Databases typically use hash tables to quickly look up rows by their values. The hash table has a key of the column value, and the value points to the row. In addition to indexes you might create, as part of a query with a join in it, the database will build up a temporary hash table.
Hash tables are ideal for caches. With their O(1) add/get/delete times, you can cache a very large number of items without worrying about a performance hit as you add more items.
Mathematical sets require that each item be unique in the set. Hash Tables are often used to implement sets.
Objects. In OO programming, hash tables are frequently used to store attributes of objects as well as the vtable used to figure out where a particular method exists as a function. We’ll talk more about how Python does OOP when we cover that topic.
Good Hash Function¶
The hash table relies on a “good” hash function. What makes a good hash function?

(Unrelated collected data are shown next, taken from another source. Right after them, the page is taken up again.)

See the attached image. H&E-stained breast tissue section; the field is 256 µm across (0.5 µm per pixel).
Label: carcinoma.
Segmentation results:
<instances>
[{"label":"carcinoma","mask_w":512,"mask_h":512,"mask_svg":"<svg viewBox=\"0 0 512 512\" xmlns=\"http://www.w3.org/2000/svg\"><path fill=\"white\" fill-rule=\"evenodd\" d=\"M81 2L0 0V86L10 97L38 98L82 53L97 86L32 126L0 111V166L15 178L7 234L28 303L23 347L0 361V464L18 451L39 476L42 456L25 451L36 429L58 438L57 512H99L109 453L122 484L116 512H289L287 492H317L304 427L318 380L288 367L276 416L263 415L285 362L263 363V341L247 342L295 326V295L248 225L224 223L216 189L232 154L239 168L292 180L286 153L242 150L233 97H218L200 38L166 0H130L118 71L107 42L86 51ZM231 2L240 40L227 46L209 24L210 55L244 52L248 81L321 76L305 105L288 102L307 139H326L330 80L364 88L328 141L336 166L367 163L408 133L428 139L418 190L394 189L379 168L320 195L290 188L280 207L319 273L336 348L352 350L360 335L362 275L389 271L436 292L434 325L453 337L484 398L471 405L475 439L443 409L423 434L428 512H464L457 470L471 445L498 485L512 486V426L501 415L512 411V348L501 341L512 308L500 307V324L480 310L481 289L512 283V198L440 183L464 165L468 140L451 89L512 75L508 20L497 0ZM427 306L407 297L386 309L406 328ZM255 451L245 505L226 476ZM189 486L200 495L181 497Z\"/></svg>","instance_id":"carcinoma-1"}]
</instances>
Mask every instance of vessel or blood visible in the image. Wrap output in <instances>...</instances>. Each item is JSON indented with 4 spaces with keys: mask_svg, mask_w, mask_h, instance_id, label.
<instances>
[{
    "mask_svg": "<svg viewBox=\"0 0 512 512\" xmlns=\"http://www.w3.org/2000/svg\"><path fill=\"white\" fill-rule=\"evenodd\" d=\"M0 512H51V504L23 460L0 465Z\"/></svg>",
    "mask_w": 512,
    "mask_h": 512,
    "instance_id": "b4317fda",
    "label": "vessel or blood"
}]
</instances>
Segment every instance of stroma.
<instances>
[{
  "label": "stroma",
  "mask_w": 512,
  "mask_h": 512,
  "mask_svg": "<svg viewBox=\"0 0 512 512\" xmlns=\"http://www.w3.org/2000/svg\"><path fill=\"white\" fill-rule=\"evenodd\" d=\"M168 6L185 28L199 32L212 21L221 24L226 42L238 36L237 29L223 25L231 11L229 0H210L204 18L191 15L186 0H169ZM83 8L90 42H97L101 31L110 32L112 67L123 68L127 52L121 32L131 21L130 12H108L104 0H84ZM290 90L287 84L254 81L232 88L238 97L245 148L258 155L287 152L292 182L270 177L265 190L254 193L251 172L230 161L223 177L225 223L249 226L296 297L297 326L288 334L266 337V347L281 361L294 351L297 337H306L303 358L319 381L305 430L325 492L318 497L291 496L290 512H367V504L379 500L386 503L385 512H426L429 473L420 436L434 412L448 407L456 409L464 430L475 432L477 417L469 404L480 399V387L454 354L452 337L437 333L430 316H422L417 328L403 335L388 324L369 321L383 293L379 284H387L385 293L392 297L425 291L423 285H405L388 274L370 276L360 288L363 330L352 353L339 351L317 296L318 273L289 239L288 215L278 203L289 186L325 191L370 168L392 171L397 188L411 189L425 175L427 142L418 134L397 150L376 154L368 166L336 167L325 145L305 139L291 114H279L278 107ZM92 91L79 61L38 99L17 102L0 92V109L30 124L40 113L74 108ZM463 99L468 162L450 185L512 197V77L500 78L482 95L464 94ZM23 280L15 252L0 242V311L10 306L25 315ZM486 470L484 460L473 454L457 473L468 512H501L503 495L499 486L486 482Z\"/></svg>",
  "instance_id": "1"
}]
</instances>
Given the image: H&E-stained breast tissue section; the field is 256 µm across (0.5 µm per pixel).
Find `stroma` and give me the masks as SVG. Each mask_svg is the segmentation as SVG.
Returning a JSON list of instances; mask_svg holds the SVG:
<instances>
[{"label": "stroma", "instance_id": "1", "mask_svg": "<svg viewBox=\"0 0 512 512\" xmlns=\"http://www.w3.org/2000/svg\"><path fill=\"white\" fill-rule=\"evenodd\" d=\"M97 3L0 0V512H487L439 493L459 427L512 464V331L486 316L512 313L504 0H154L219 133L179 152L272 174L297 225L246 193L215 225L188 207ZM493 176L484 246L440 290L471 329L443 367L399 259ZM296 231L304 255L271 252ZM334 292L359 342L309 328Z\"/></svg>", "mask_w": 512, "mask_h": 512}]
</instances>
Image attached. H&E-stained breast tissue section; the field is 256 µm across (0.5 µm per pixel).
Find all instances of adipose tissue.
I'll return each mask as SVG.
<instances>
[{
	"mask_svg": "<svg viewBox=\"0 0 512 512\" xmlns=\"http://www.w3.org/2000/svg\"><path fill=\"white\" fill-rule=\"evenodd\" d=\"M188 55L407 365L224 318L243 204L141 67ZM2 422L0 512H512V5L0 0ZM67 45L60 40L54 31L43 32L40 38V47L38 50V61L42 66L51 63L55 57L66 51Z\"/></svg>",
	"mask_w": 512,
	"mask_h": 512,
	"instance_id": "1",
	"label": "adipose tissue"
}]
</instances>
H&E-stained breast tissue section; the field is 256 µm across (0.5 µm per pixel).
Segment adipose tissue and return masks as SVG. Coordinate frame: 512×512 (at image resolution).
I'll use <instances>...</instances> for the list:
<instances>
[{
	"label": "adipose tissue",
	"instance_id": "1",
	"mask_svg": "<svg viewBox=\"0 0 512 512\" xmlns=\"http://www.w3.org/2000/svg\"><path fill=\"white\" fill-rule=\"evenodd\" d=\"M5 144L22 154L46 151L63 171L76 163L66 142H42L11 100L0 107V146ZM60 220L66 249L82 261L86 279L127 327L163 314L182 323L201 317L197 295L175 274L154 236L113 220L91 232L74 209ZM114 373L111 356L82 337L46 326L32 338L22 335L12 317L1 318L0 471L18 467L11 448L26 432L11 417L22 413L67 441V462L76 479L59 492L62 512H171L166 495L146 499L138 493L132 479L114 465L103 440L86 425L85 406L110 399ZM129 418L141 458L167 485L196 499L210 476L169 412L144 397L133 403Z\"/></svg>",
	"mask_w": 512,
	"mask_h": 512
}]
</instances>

It MUST be consistent, returning the same value for a key.
It should be O(1) in behavior. IE, it should take the same time to calculate the hash of a long or short string. Many hash functions do not, however.
It should spread values out “randomly”. A good example is if you return the same value for each letter of the alphabet, then you’ll get a lot of collisios.
Great care is taken generating a hash function. There are a lot of different possibilities, and often you want some combination of algorithms for the best performance. The goal is to minimize the number of hash collisions with real-world data.